These are my entries for
Miss Dashwood's contest for birthday-cards and letters to Miss Jane Austen. :)
My
dearest Miss Austen,
La, but I'm fagged! I was up dancing all last night at the Officer's Ball and Wickham spilled his punch all over my gown and spoilt it. (The gown, not the punch--well, both. La, what a goose I am!) I'm afraid he isn't half as agreeable as you said he'd be when you married me off to him, though he is horridly handsome. But here I am babbling on so when I picked up my pen to write you a Happy Birthday. (Though it seems to me you might be happier if you were married as well. If you only came to visit me, Miss Austen, I could introduce you to all the officers--
ahhmmmm!) I trust we can count on you to host a ball to celebrate the day? And make sure that the fabled Mr. Churchill sees to the music. [I've never met him, of course, but I hear you wrote him up as a fine rogue! How I
wish I could see him.] We simply
can't let Mary play--she'd be bound to play concertos when we want something we could dance to like a jig or a reel and--oh crumbs! Why, I haven't chosen my gown for the dance tomorrow--what rot it is being married to a man who can't supply you with an allowance because he spends it all on cards. I find I haven't had a new gown since
September! Really, Miss Austen, I'd think you'd be wiser than to set me up with him. Ah well.
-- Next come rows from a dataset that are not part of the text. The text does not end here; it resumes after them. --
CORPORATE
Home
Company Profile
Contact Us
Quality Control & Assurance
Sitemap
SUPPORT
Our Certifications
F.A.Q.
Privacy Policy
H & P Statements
Que Sera, Sera and all that sort of thing the French say. (Or was it the Italian?) No matter. My hand is so cramped from writing this card I had better stop at once with one more wish for you to have a pleasant ball--I mean, birthday.
Your
dearest friend,
Lydia Wickham. (La, how droll that sounds!)
My dear Madam,
I would not be a gentleman if I did not wish you a very felicitous birthday--and I do, most heartily--though I can't seem to understand what the women find so pleasant in reading the mail. Especially letters of friendship--they seldom bring any money at all. I hear rumours that you are having a small evening party? I hope it does not snow, for your sake. It is my opinion that it looks very much like snow, and you know how unpleasant it is to be snow-bound in another's house for any length of time.
But as I have taken up my pen against scruples over the mail, I must beg an answer from you for a question that has plagued my mind for some time--how to convince my father-in-law that I don't wish to hear at every mealtime how unhealthy my habits are? If it is not the food he is sighing over, it's the place I take my family on holiday, and if it isn't where I take my family on holiday it is the cut of my coat. George, my brother, seems to be able to not only tolerate him, but
likes him. Mr. Woodhouse is, I daresay, a good man and a generous one. But he never extends the generosity to me in the manner of which I'd savor it: In a good dose of silence.
Once more, I wish you a happy and enjoyable birthday, and I trust my sending a letter in the mail will not distress you any more than I hear they distress Miss Fairfax. Now I must beg your leave and go attend to guarding the chickens.